I usually have a trick when an arrogant man comes up and says he
could do it as fast and well as I do it. i pull out a second pair of
round nose pliers, and give an UNannealed piece of metal and say,
“Time me” In seconds I have the strip twisted perfectly and go on to
produce a dozen or more while the guy struggles. Of course I have set
the guy up, but even giving them annealed strips they can’t do it.
They will walk off muttering I should use a jig, or I have special
pliers.

Stories and demos only go so far. Know your mind set of the cultural
place you are.

Aggie Who’s cat is meowing it is bed time!

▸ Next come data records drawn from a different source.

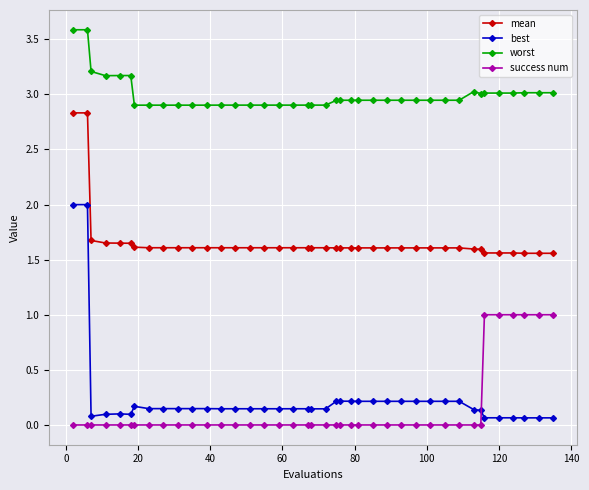

What is the sum of all worst values?

119.9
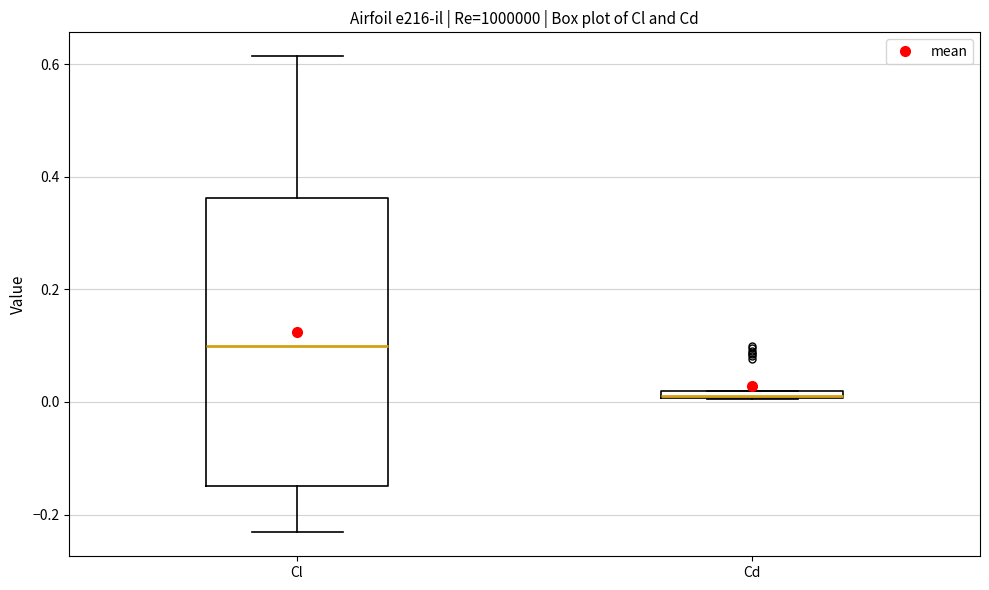

Which box is the tallest, from its lower edge to its upper edge?

Cl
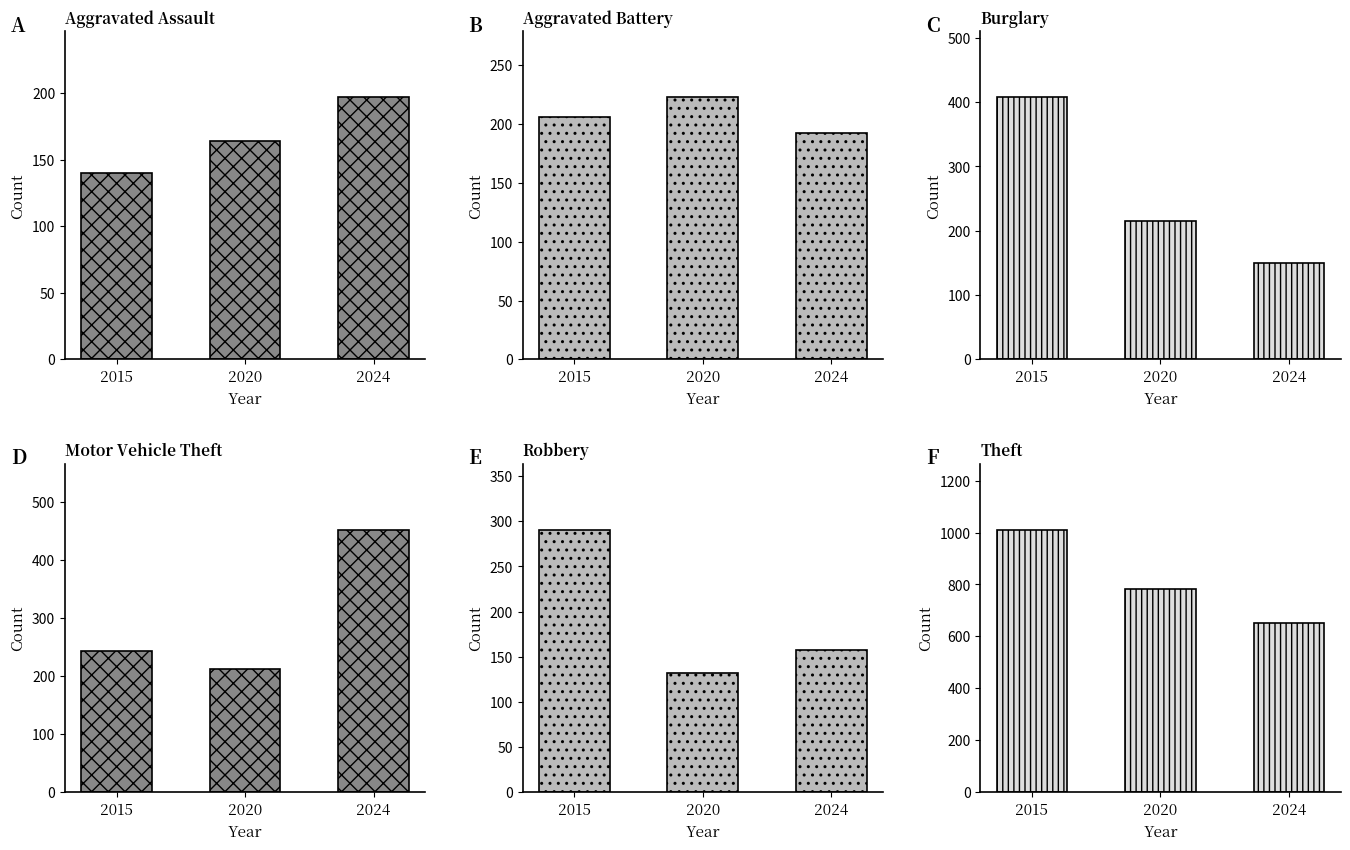

What is the difference between the highest and lowest values at 2020?

649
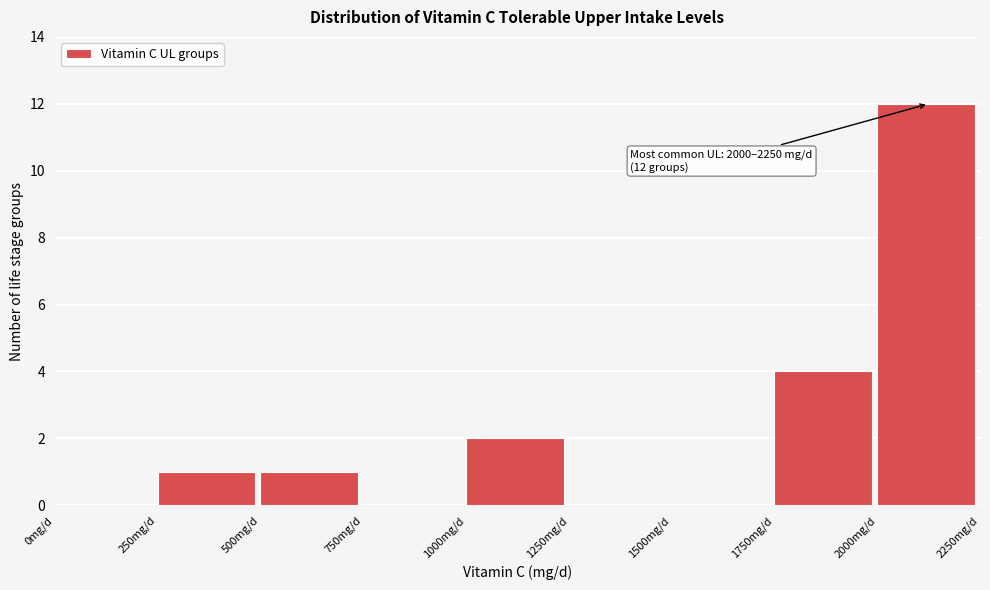

Reading left to right, what are all the values shown in this chart?

0mg/d=0	250mg/d=1	500mg/d=1	750mg/d=0	1000mg/d=2	1250mg/d=0	1500mg/d=0	1750mg/d=4	2000mg/d=12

Thanks for the feed back Elaine - but can you give me a specific
example of one of your customers asking for a hand fabricated piece
over a cast / cad piece? And I mean without any bias from the
creator either way.

I used to think that they really cared myself, but am coming to the
conclusion that jewellers are the ones that kick up a fuss over
this, and rarely customers. But I am looking for specific examples
to include in my essay.

Lucy

Wow thanks for the great feedback.

It does seem that educating customers is the key, and yes marketing
and telling the story etc. But without any influence, two rings very
similar looking, each seemingly good quality, one UKP 500 one UKP
700… which would the customer buy? go one further and even
label them “made with the help of a computer"and"made totally by
hand”… would that make any difference?

On the subject of telling a story… explaining the casting
process, or modern CAD methods may get other customers just as
excited as explaining complete hand fabrication, I guess its all in
the way you tell the story.

Thank you again, this essay has been a huge insight!
Lucy

And we have all seen craftsmen who are so concerned with keeping
it handmade that they have sacrificed much of their potential by
sticking with processes and habits that are not very smart 

For me… Repair work pays the rent these days. In this case
repair work is defined as the trade defines it - sizing, setting,
retipping, polishing customer rings, rhodium and now and then
actually fixing something that’s broken. It’s very lucrative. The
other side of my work is specialorder, which is what I actually like
to do. CNC has taken a big chunk of that business in recent years,
for better or worse. What specialorder means is that someone comes
to me and says, “I need this made” and I never know what it’s going
to be. I have a business to run and I’m afraid my idealism is either
long gone or was never even there, I forget now. As our dear,
departed NeiltheJeweler used to say, “I’m a whore, I’ll do anything
for a buck.” What I do is whatever us necessary to get the job done
and also make money doing it. I’m not a hobbyist and I never really
have been - this is my liivelyhood. I fabricate the fabrication
pieces and cast the cast pieces, farm work out to computer modelers
or laser guys - I

have no issues whatsoever with what or how or when or if, I do
what’s necessary. I think much of the mystique of all of this comes
from University programs that revere “Handmade” above all else. I
also think that’s largely because casting programs are expensive and
they don’t understand it to begin with…

I do custom work for three stores. In my experience, the customers
couldn’t care less how it is made - they trust me to make that
decision based on thenature of the product. All they care about is
that it is a one-of-a kind piece; made specifically for them.